Romans 12:1-2:I appeal to you therefore, brothers and sisters, by the mercies of God, to present your bodies as a living sacrifice, holy and acceptable to God, which is your spiritual worship. Do not be conformed to this world, but be transformed by the renewing of your minds, so that you may discern what is the will of God — what is good and acceptable and perfect.”

“Living sacrifice” is an oxymoron. Something that is sacrificed is killed. In the Old Testament, God sets up a pattern for worship that includes taking animals and other items to an altar where they are slaughtered and burnt as a sacrifice of worship. In God’s original design for worship, death was synonymous with sacrifice. Something always died in a sacrifice. So to say “living sacrifice” would be like saying “living dead.”

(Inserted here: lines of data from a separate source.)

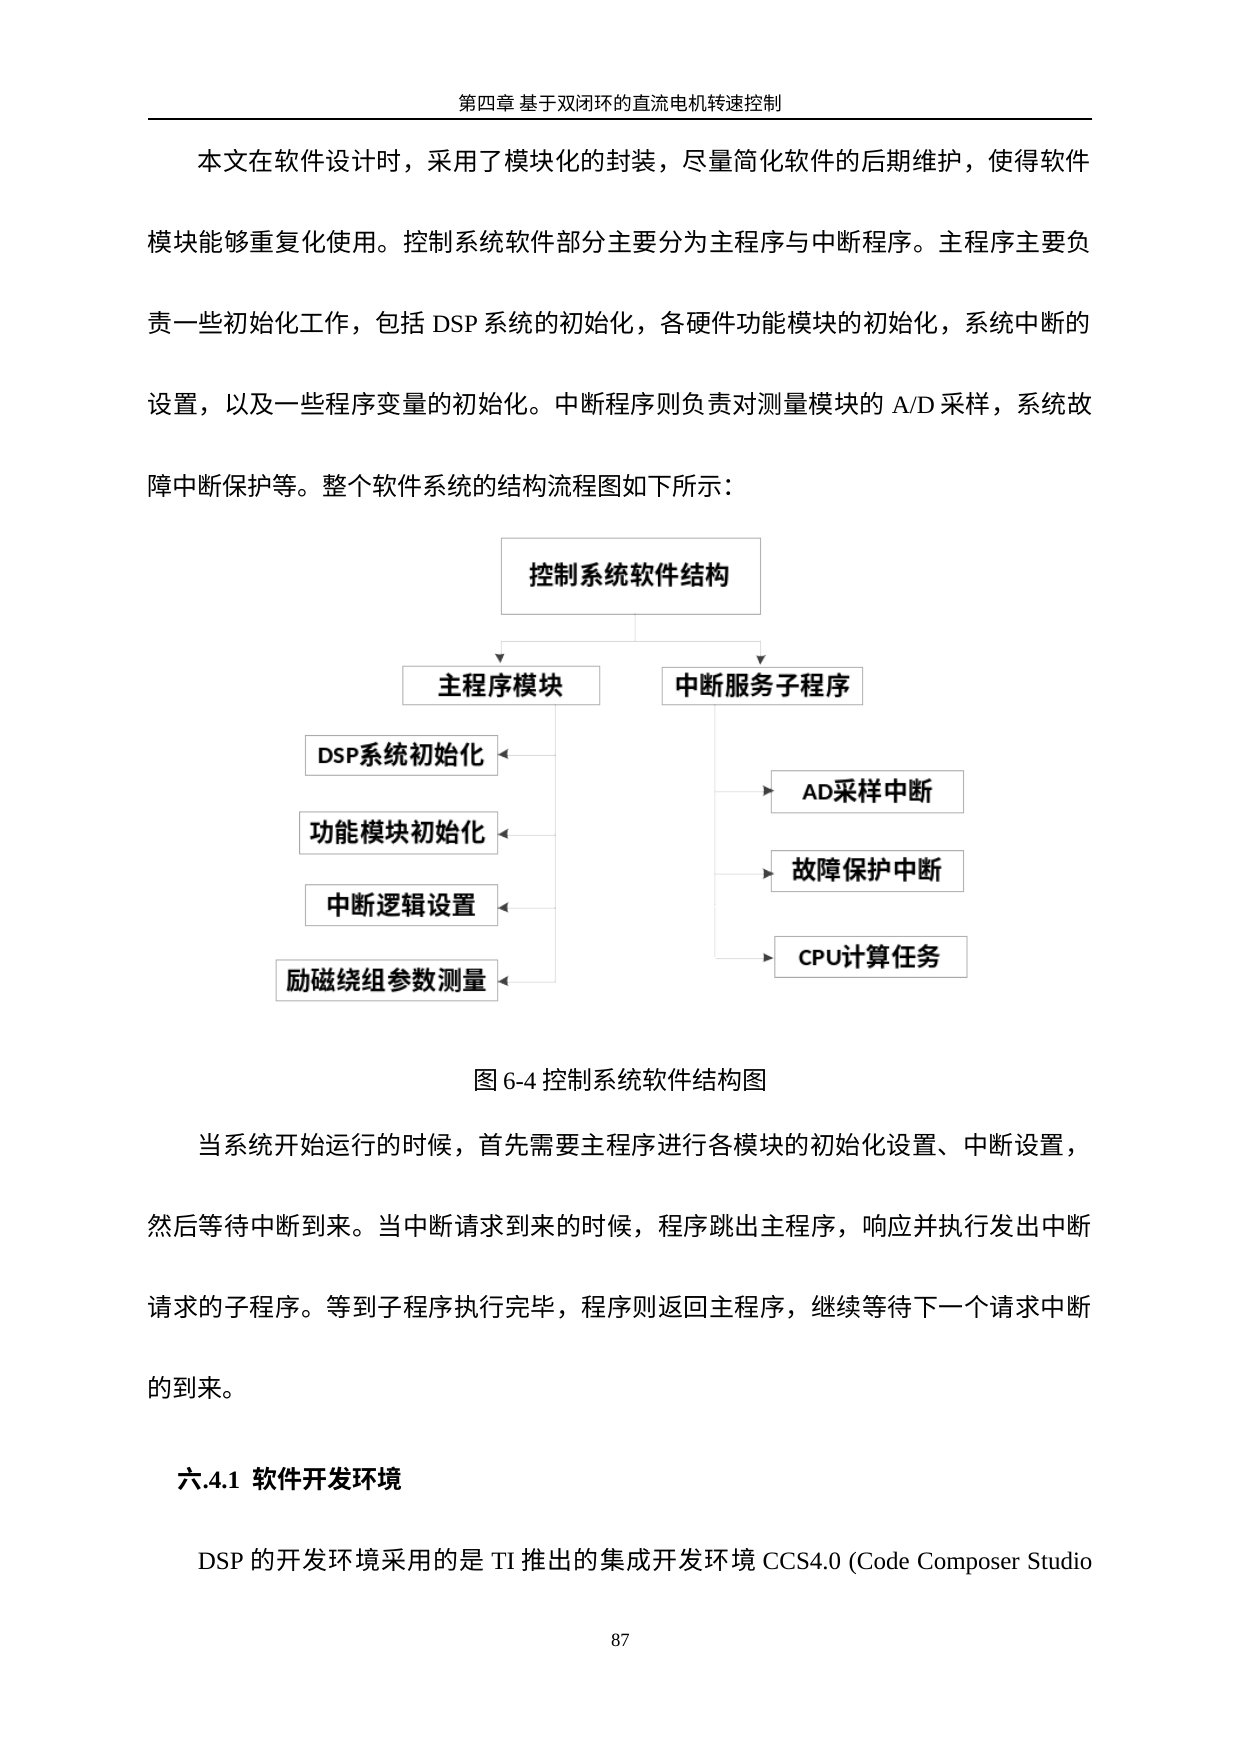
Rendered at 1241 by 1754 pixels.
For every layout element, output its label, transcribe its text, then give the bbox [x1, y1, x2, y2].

text 图6-4 控制系统软件结构图 [148, 1046, 1092, 1111]
text 本文在软件设计时，采用了模块化的封装，尽量简化软件的后期维护，使得软件模块能够重复化使用。控制系统软件部分主要分为主程序与中断程序。主程序主要负责一些初始化工作，包括DSP系统的初始化，各硬件功能模块的初始化，系统中断的设置，以及一些程序变量的初始化。中断程序则负责对测量模块的A/D采样，系统故障中断保护等。整个软件系统的结构流程图如下所示： [148, 127, 1092, 517]
text 当系统开始运行的时候，首先需要主程序进行各模块的初始化设置、中断设置，然后等待中断到来。当中断请求到来的时候，程序跳出主程序，响应并执行发出中断请求的子程序。等到子程序执行完毕，程序则返回主程序，继续等待下一个请求中断的到来。 [148, 1111, 1092, 1419]
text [148, 1526, 1092, 1591]
subtitle 软件开发环境 [177, 1445, 1092, 1510]
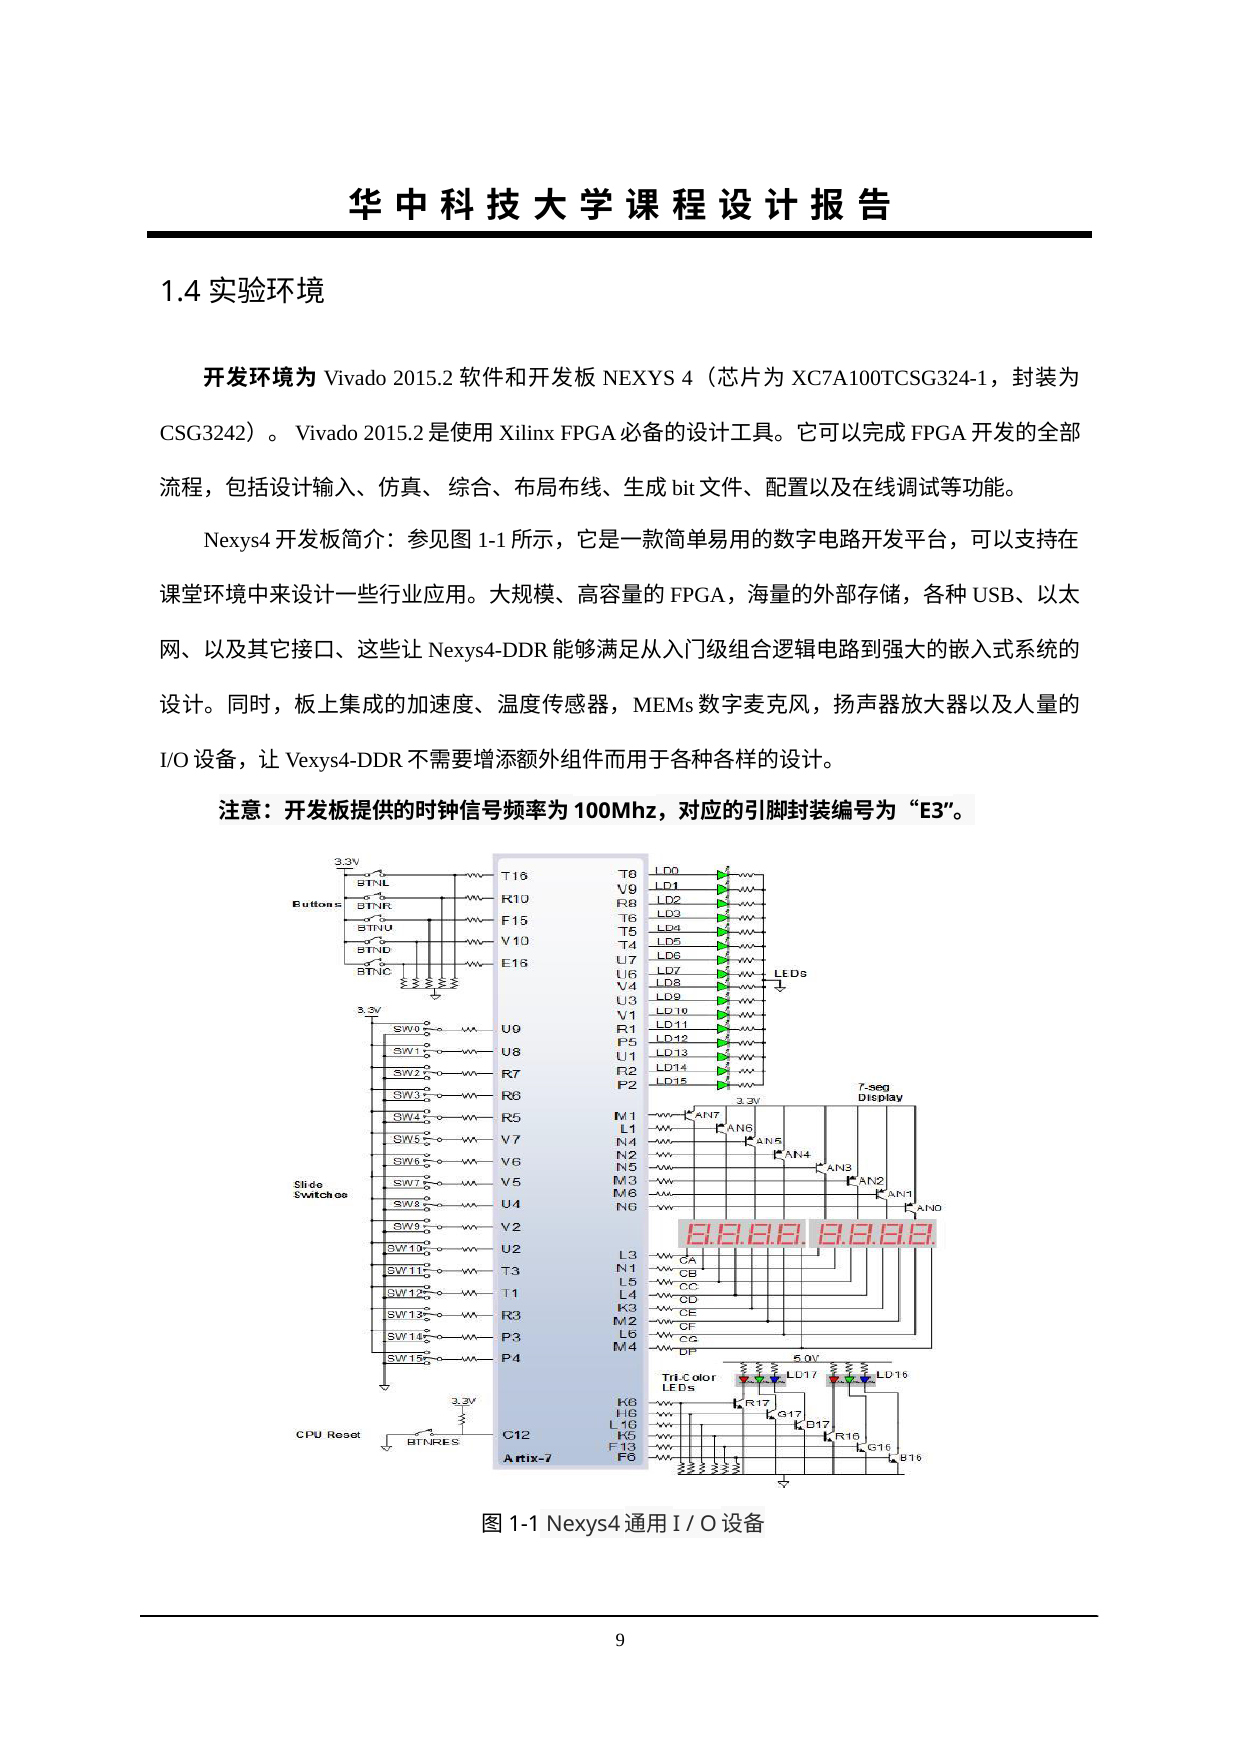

The paradox of a “living sacrifice” is created through the reality that in Jesus we are new creatures. Death has been defeated in Jesus, and now our worship looks different. Our worship is still sacrificial, but now it is a living sacrifice of praise. In other words, the breath isn’t taken out of our worship. Our worship is left alive, to breathe.

Hebrews 13:15-16: “Through him then let us continually offer up a sacrifice of praise to God, that is, the fruit of lips that acknowledge his name. Do not neglect to do good and to share what you have, for such sacrifices are pleasing to God.”